Mas, identificar a formação de um tecido tumoral no cérebro é um desafio. As manifestações clínicas iniciais são inespecíficas e podem ser confundidas com as de outras patologias benignas, situação que pode retardar o encaminhamento para o Hoiol. A Unidade de Alta Complexidade em Oncologia (Unacon), gerenciada pelo Instituto Diretrizes, sob o contrato de gestão com a Secretaria de Estado de Saúde Pública, recebeu 44 casos novos de tumores do Sistema Nervoso Central no ano passado, sendo 20 de tumores malignos e 24 tumores benignos. Em 2024, o hospital atendeu 18 casos novos até o momento, dos quais, oito são de tumores malignos e 10 de tumores benignos.
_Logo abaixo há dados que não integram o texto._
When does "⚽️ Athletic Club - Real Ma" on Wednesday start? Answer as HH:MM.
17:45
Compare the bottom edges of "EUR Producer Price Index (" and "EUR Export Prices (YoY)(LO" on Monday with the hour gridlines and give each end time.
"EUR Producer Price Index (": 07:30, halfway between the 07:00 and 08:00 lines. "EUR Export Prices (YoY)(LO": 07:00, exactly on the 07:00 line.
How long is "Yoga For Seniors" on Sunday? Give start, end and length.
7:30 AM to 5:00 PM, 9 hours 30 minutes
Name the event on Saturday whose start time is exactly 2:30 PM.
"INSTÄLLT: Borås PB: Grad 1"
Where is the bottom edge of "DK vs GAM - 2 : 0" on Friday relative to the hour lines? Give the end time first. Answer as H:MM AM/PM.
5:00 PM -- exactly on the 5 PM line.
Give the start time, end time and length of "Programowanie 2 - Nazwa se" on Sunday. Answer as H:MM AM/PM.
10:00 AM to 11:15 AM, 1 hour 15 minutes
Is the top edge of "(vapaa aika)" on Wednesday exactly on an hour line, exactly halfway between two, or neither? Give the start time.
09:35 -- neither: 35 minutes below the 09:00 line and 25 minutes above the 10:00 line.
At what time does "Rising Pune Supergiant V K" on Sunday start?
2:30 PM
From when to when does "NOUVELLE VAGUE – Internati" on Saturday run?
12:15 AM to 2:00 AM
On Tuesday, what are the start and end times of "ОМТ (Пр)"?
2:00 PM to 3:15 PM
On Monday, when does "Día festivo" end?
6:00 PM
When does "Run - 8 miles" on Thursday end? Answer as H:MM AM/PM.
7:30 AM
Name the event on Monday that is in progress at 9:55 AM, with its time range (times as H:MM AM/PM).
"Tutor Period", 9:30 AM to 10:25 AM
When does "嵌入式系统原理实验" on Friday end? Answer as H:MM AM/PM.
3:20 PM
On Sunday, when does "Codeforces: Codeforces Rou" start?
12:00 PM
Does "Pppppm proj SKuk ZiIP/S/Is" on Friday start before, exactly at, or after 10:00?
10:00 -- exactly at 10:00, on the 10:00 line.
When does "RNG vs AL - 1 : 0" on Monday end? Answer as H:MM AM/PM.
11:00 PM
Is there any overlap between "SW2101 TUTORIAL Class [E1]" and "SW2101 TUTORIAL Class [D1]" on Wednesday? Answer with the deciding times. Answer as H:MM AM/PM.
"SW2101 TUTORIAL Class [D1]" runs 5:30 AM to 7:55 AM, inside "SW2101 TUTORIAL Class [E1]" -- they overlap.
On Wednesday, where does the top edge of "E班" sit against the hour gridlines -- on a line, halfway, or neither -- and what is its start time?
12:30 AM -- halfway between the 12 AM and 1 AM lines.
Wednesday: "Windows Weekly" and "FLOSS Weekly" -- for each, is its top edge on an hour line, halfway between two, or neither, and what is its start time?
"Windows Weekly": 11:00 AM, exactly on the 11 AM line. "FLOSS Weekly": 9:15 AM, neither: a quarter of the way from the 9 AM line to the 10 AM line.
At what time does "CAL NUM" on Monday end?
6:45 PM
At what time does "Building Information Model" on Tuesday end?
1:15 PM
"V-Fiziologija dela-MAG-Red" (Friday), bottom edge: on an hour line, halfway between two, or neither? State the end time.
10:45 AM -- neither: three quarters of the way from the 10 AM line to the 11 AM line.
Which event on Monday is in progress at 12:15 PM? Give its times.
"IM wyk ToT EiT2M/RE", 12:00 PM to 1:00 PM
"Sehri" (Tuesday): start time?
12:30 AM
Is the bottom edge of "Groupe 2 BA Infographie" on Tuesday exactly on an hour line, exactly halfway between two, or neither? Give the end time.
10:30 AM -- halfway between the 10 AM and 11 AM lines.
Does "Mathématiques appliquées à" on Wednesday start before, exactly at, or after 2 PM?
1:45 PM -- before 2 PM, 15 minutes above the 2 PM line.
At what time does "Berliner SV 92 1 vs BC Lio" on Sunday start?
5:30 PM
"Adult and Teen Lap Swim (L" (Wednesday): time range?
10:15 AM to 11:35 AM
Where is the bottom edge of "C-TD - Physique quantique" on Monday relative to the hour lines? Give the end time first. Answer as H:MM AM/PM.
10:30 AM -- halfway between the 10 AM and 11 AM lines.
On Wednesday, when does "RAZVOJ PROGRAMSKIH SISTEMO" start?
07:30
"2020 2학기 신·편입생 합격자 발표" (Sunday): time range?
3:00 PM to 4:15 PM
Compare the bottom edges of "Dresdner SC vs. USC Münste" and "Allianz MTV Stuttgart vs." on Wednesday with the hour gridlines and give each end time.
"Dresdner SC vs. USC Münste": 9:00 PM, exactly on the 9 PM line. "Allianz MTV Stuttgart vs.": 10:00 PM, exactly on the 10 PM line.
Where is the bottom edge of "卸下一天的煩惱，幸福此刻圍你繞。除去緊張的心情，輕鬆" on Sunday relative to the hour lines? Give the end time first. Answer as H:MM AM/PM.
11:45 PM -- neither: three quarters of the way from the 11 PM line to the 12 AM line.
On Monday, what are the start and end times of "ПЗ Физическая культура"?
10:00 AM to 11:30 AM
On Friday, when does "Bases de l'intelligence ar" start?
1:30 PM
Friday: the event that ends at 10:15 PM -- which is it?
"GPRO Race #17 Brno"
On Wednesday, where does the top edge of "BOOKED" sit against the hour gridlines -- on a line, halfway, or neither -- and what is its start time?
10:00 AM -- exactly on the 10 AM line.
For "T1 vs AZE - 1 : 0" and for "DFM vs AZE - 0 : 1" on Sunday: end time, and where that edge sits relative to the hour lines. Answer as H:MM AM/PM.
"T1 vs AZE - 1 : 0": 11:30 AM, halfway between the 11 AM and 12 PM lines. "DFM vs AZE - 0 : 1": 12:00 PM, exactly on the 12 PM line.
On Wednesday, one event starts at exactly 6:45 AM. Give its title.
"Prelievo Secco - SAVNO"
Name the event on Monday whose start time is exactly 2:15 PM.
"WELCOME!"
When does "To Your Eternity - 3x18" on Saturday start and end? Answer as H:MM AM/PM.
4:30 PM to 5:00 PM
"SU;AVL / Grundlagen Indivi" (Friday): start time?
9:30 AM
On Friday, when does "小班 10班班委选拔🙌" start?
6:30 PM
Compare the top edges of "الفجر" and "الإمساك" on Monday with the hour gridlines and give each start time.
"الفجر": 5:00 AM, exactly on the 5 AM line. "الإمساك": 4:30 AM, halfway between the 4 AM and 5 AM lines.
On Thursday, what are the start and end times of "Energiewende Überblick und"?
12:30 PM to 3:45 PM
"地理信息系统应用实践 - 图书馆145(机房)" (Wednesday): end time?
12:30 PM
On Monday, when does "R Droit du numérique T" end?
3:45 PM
A neurocirurgiã pediátrica do Hoiol, Simone Rogério, destaca que o objetivo principal é fazer com que os profissionais de saúde da atenção básica reconheçam as características da doença e encaminhem os pacientes para hospitais de referência. “A partir da suspeita, a análise clínica identifica o histórico de evolução da doença, toda a sintomatologia e casos similares na família. Também são realizados exames físicos e de imagem, como tomografia e ressonância magnética para examinar o cérebro e a medula espinhal para definir o diagnóstico e fazer a programação cirúrgica, principal tratamento.”

“Alguns sintomas como dores de cabeça e vômitos frequentes são comuns e decorrentes do aumento da pressão intracraniana causada pelo desenvolvimento do tumor, outros sinais de alertas são distúrbios da marcha, visão dupla ou turva, sonolência, perda de equilíbrio e crises epilépticas. Os pais e educadores devem atentar se houve regressão em qualquer função neurológica ou ocorreu mudança de comportamento. E se essa criança apresenta dificuldade para executar uma habilidade já adquirida, como escrever e incoordenação motora. Essas queixas devem ser avaliadas por um especialista”, alertou a neurocirurgiã.

Simone Rogério destaca que as neoplasias do SNC representam 21% dos casos de câncer infantojuvenil. “A origem dos tumores cerebrais é desconhecida, porém cerca de 10% dos casos de câncer nesse público estão relacionados às anormalidades genéticas ou hereditárias. É impossível prevenir o surgimento desses tumores, mas o diagnóstico precoce ajuda a ter um melhor prognóstico para fazer uma intervenção cirúrgica e uma ressecção quando a lesão está pequena, tratamento complementar e melhorar a qualidade de vida dos pacientes. Em alguns casos, a cura é possível. Em outros, consegue-se o controle a longo prazo.”

Moradora do município de Cametá, nordeste paraense, Lidiane Cantão, de 33 anos, acompanha o filho João Renan, de 8 anos, em tratamento de um tumor benigno desde 2021, no Hoiol.  “Ele foi diagnosticado em Cametá e referenciado para o ‘Octávio Lobo’.  Foi tudo rápido e, mesmo com a cirurgia, meu filho não teve implicações, leva uma vida normal como de qualquer outra criança, estuda e brinca muito com os seus bonecos de super-heróis”, afirmou.

“Os casos benignos são curados com a cirurgia, quando é possível retirá-los completamente, senão são prescritos tratamentos complementares. Já os tumores malignos, além da cirurgia, precisam de quimioterapia e radioterapia, a depender da idade, do tipo histológico do tumor, das alterações moleculares e genéticas associadas”, esclareceu Simone Rogério.

O Hospital Oncológico Infantil dispõe de todos os recursos para prestação de assistência especializada de alta complexidade, para diagnóstico definitivo e tratamento dos tumores benignos e dos cânceres cerebrais prevalentes na infância e adolescência. 

O Serviço é desenvolvido por uma equipe multidisciplinar, desde a realização de exames de investigação até a execução de procedimentos neurocirúrgicos complexos e seguimento com a oncologia pediátrica.